Paged array on device

The situation is like this. We have a page array structure on host side, and we want to use a similar structure on device side. We have a class that keeps tracking on all page info on device side. An object of that class is created on device, and its pointer is passed into OptiX through Variable object.
On device side:

rtDeclareVariable(void *, pagedVertexArrayPtr, , );
RT_PROGRAM void mesh_intersect(int primIdx)
    PagedArray pagedVertexArray(pagedVertexArrayPtr);
    float3 p0 = pagedVertexArray.getPoint(p0_Index);
    float3 p1 = pagedVertexArray.getPoint(p1_Index);
    float3 p2 = pagedVertexArray.getPoint(p2_Index);
// We use PagedArray in bounding box program as well.

On host side:

void *devPtr = getPagedArrayDevicePtr();
geometryNode["pagedVertexArrayPtr"]->setUserData(sizeof(void *), &devPtr);

Now the problem comes, the content of the paged array is messed up. The device class has been verified in CUDA kernel and it works correctly. Do we do operations that might not be legit in OptiX?

Thank you.

Just a quick check: are you actually storing the device pointer with

void *devPtr = getPagedArrayDevicePtr();
geometryNode["pagedVertexArrayPtr"]->setUserData(sizeof(void *), &devPtr);


Because you might be passing to the device a pointer to a pointer, i.e. a pointer to the host-side pointer.

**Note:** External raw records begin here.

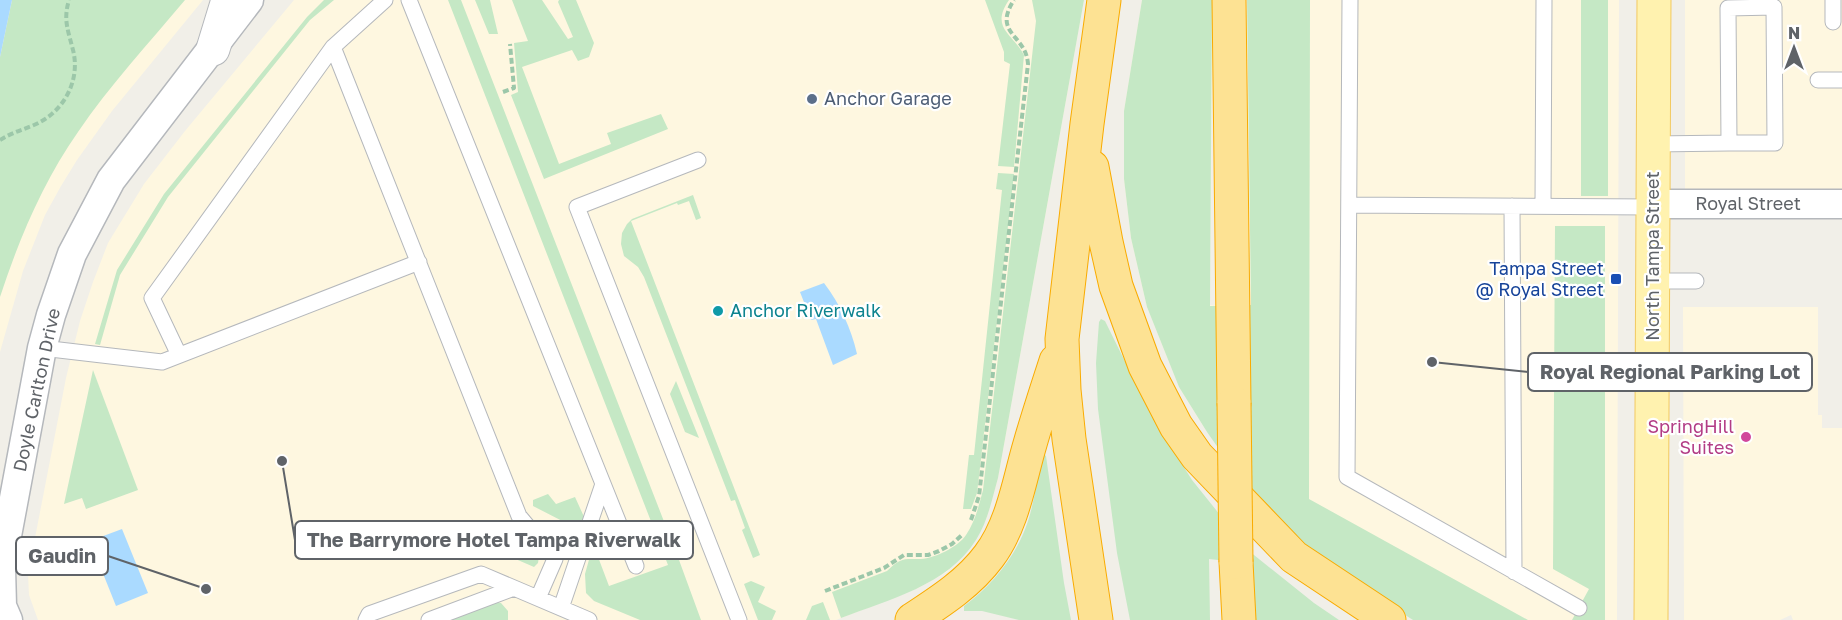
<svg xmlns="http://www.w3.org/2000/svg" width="1842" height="620" viewBox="0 0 1842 620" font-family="'Golos Text',sans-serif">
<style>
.commercial{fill:#fef7e0}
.green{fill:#c5e8c5}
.water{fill:#aadaff}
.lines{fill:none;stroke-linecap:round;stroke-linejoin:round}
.service-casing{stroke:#b5b8bc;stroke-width:17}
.minor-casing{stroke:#b5b8bc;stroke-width:31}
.tertiary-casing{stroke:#b5b8bc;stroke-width:35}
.primary-casing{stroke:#f2c960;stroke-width:35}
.motorway-casing{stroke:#f9ab00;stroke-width:35}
.path{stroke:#9cc7a9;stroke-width:4;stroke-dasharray:6 3;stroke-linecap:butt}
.service{stroke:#fff;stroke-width:15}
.minor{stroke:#fff;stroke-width:28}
.tertiary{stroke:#fff;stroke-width:33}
.primary{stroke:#fff2af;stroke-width:33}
.motorway{stroke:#fde293;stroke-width:33}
.motorway-bridge-casing{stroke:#f9ab00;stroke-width:35;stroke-linecap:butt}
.motorway-bridge{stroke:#fde293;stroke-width:33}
.service-dot{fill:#5c6f8a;stroke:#fff;stroke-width:2}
.transit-dot{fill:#1a4fb4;stroke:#fff;stroke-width:2}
.culture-dot{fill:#0f9aa8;stroke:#fff;stroke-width:2}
.hotel-dot{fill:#d1479c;stroke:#fff;stroke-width:2}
.labels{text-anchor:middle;stroke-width:4.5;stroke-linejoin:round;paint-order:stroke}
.service-label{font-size:18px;fill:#4e5e75;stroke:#fff;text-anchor:start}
.street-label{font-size:18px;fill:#5f6368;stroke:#fff}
.transit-label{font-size:18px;fill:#164399;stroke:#fff;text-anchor:end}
.culture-label{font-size:18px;fill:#0d838f;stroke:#fff;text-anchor:start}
.hotel-label{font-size:18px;fill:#b23c85;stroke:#fff;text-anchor:end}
.leader{fill:none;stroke:#5f6368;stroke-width:2}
.callout-dot{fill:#5f6368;stroke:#fff;stroke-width:2}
.callout{fill:#fff;stroke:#5f6368;stroke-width:2}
.callout-label{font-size:20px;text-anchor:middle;font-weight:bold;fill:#5f6368}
</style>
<rect width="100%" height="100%" fill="#f1efe8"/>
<path class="commercial" d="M12,0H203L112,111L77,160L61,186L45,215L23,271L0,352V57Z
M294,0H1084L998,478L987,517L976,540L947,572L918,588L836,620H38L29,595L28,574L66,378L80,321L93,282L108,243L144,184L185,131Z
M1142,0H1212L1210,305L1250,306L1247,0H1619L1617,620H1413L1207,432L1179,387L1147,307L1131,238L1124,179V111Z
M1685,0H1842V191H1685Z
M1683,307H1818V415H1822V428H1842V620H1793L1791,615L1780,620H1684Z"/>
<path class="green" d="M12,0H185C149,43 110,85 78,132C43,182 19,239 0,297V57Z
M324,0H334L310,20L168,197L120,275L100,345L95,344L117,270L164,194L307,17Z
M448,0H461L679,560L701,620H640L594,601L586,593L585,574L592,549H595L609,586L668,565Z
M475,0H490L498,34H489Z
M512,0H542L568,39L573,37L558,2L559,0H576L594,43L589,57L578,61L572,50L522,67L559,164L611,144L607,133L661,114L668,129L544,179L511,95L518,92L514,43L528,41Z
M985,0H1009C990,28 1012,33 1024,55L1014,167L998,166L1010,64L1004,61V52Z
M1032,0H1084L998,478C992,499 988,521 976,540C948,585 888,600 841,618L832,592L887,571C901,557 904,559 921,559C935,558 958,547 966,535C975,522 979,505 983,490L1036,21Z
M1142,0H1212L1210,306L1251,305L1247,0H1310L1309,499L1528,620H1413L1327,565L1252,496L1207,432L1179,387L1147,307L1131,238L1124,179V111Z
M1581,0H1608V196H1581Z
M998,173L1014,174L977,493L971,509H963L969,455H974L1002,190L996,189Z
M693,195L701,218L696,220L689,201L678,205L677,203L631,221L760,555L753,558L742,530L745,528L735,500L731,501L644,277L638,267L624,256L621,244L622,233L627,224L632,219Z
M1555,226H1605V620H1572L1589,589L1553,569Z
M1101,319L1105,321L1154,420L1192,480L1249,551L1314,603L1339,620H1255L1236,562L1209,559L1210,620H1130L1117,553L1098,409L1096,363L1099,322Z
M93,370L138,490L86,509L82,498L64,504Z
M676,381L699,438L685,432L670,394Z
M1043,453L1046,456L1064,583L1071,620H1019L982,611H964V606C993,585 1017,555 1028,521C1035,500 1037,477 1041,456Z
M548,494L556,504L575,497L585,519L572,554L564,556L552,538L564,548L572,526L533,506V500Z
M501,531L535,548L539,556L538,563L534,567L485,546L481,539Z
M751,581L765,587L758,602L776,611L772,620H758L744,584Z
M497,602L501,603L508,611V620H447Z
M823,602L830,620H806L812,606Z"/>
<path class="water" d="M0,0H12L0,57Z
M824,283C840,304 851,328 857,354L833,365L816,319L811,320L800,292Z
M122,529L148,593L116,606L90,541Z"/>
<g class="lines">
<defs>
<path id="service" d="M409,0L636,566
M1350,0L1347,477L1579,608
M1774,7L1775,143H1729L1728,8Z
M1833,22V0
M333,47L519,516L555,559L538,598
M1818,80H1842
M1654,144L1729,143
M698,160L577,207L739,620
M1349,205L1653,207
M1512,206L1514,572
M1543,206L1544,0
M1653,281H1696
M42,348L162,362L419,262
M179,355L152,298L333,47L385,0
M561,608L603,484
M366,620L369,614L481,574L514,588
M429,620L514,588L589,620"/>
<path id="minor" d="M1653,204H1842
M8,620L2,606L1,568L42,348L51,315L72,254L111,180L249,0"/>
<path id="tertiary" d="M213,49L228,0"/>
<path id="primary" d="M1651,620L1654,0"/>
<path id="motorway" d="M1229,0L1234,403
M1092,167L1106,242L1116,286L1145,366L1176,426L1197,456L1294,557L1389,620
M1236,562L1239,620
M912,620C941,601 969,583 989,556C1013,524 1019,481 1030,444C1038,416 1047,389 1056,361
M1096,620L1069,439L1064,390L1062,339L1087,124L1104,0"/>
</defs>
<use href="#service" class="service-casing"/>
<use href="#minor" class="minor-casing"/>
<use href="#tertiary" class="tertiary-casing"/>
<use href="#primary" class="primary-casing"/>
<use href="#motorway" class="motorway-casing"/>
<path class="path" d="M503,92L514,88L510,44
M0,140C11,133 22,130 34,125C63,113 81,81 73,50C68,30 63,20 69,0
M971,520L979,496L1028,64C1026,34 992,34 1014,0
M825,591L884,568L904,555H928L939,551L952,544L963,534"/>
<use href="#service" class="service"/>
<use href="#minor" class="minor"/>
<use href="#tertiary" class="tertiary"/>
<use href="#primary" class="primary"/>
<use href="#motorway" class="motorway"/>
<defs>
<path id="motorway-bridge" d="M1234,403L1236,562"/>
</defs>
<use href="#motorway-bridge" class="motorway-bridge-casing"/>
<use href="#motorway-bridge" class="motorway-bridge"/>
</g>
<circle class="service-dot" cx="812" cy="99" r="6"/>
<rect class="transit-dot" x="1610" y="273" width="12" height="12" rx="3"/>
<circle class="culture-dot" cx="718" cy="311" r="6"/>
<circle class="hotel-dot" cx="1746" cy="437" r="6"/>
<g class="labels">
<g class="service-label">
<text x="824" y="105">Anchor Garage</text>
</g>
<g class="street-label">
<text x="1748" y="210">Royal Street</text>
<text transform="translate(1653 256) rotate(-90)" y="6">North Tampa Street</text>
<text transform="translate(37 390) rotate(-78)" y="6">Doyle Carlton Drive</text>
</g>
<g class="transit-label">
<text x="1604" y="275">Tampa Street<tspan x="1604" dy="21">@ Royal Street</tspan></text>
</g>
<g class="culture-label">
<text x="730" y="317">Anchor Riverwalk</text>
</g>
<g class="hotel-label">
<text x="1734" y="433">SpringHill<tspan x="1734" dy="21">Suites</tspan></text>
</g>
</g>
<path class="leader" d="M1432 362L1528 372M282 461L295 540M206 589L108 556"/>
<g class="callout-dot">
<circle cx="1432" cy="362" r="6"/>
<circle cx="282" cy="461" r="6"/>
<circle cx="206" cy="589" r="6"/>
</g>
<g class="callout">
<rect x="1528" y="353" width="284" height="38" rx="6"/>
<rect x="295" y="521" width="398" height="38" rx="6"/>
<rect x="16" y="537" width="92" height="38" rx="6"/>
</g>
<g class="callout-label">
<text x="1670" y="379">Royal Regional Parking Lot</text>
<text x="494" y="547">The Barrymore Hotel Tampa Riverwalk</text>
<text x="62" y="563">Gaudin</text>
</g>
<g transform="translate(1794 48)" stroke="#ffffff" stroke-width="4.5" paint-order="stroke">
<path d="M0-4.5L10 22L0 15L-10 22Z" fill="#5f6368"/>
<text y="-9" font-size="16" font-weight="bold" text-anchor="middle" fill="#5f6368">N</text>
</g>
</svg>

devPtr is a device-side pointer for sure.
setUserData(RTsize, void *) is a c++ wrapper around rtVariableSetUserData( RTvariable, RTsize, void *ptr)
The ptr param should be the host pointer to the value you want to pass, which is a device pointer. Is there anything wrong?

The functions are expecting a pointer, you’re passing &devPtr which is actually a pointer to a pointer (i.e. you’re adding another level of indirection). That might cause undefined behavior and explain your problem. Just guessing though

ptr parameter in rtVariableSetUserData() is a host pointer pointing somewhere in host memory space. In this case, that is a device pointer pointing somewhere in device memory space. When rtVariableSetUserData() is called, it goes to host address and copy whatever length of data specified by second parameter starting from there. In this case, the device pointer is copied to device side and saved in variable “pagedVertexArrayPtr,” then OptiX program uses it. This is how I expect rtVariableSetUserData() should work. Let me know if it is not how it works.

Okay I see what you’re trying to do and seems correct (at least in the way you’re storing data). A problem may be that: you’re actually writing kernels with your intersection and bounding box programs.

All rays which will be intersecting your geometry node will be calling that code and creating each one a PagedArray object, each one (possibly) setting parameters and each one reading concurrently from device (even from the same) memory with no synchronization whatsoever. There might be a race condition involved here, although I don’t know how your class is written.

PagedArray does two things. It keeps an array of pointer to each page(only one copy though), and it translates global index to page number and index into that page. It doesn’t modify data on device side. There shouldn’t be a race condition in this case, should there?

One interesting thing caught my attention is that when I rtPrintf the “pagedVertexArrayPtr,” I found the value is not the same as the one I got from host side. The one on device side is 0x240200 but the one on host side is 0x400240200. It seems that the device pointer has been truncated during the data transferring process in rtVarialbeSetUserData(). Could it be the cause?

We develop on Windows 64. Our GPU is GTX670.

Does what we are doing hurt OptiX performance or simply not work?

Thank you.

A couple of things:

  1. Are you using a host pointer (a void* containing the device address you intend to use) or a device pointer (a void* pointing to a memory area allocated with cudaMalloc) in the rtVariableSetUserData ? In the first case it’s okay, in the latter case it won’t work

  2. Always use %p to output pointers in printf-like functions, if you use %x it will trim your value to 32 bit (

For now these are the ideas I’m getting. If you still experience the error just let me know.
Keep in mind that writing to a global value from multiple thread will end up in tears. Reading from multiple threads a single global value should work but it is strongly advised not to do that.

  1. I use a host pointer that contains device address.
  2. I use %p to rtPrintf() the device address.

I understand writing to global value from different threads might cause problem, but I don’t understand why reading would be a problem? Thank you!

It’s not a problem but is highly discouraged since it’s a bad practice and performance waster. You should take advantage of other CUDA techniques. By the way as I said it shouldn’t be a problem if you’re just reading.

I tried writing a pointer in a CUDA location and referencing it the same way you described and found no problems (I did this inside the intersection program). Perhaps there’s something else going on inside your class? Did you verify the pointer before submitting it into the class and after doing that? What were the results?

Is this also being read and not written to in the bounding box program?

I’m not saying this is not an OptiX bug, I’m just trying to verify all scenarios that come to my mind before considering that possibility.

Try casting the values to a size_t and then seeing if you have truncation issues. Also, you can use cuda’s printf for sm_20+ compiled codes in addition to rtPrintf.

Thank you for all the response.
It ends up error on our side. We specified the wrong element type for the class template.
For truncation, it was that rtPrintf() didn’t print the value correctly, but actually pointer was correct. The upper 32bit was been zero out.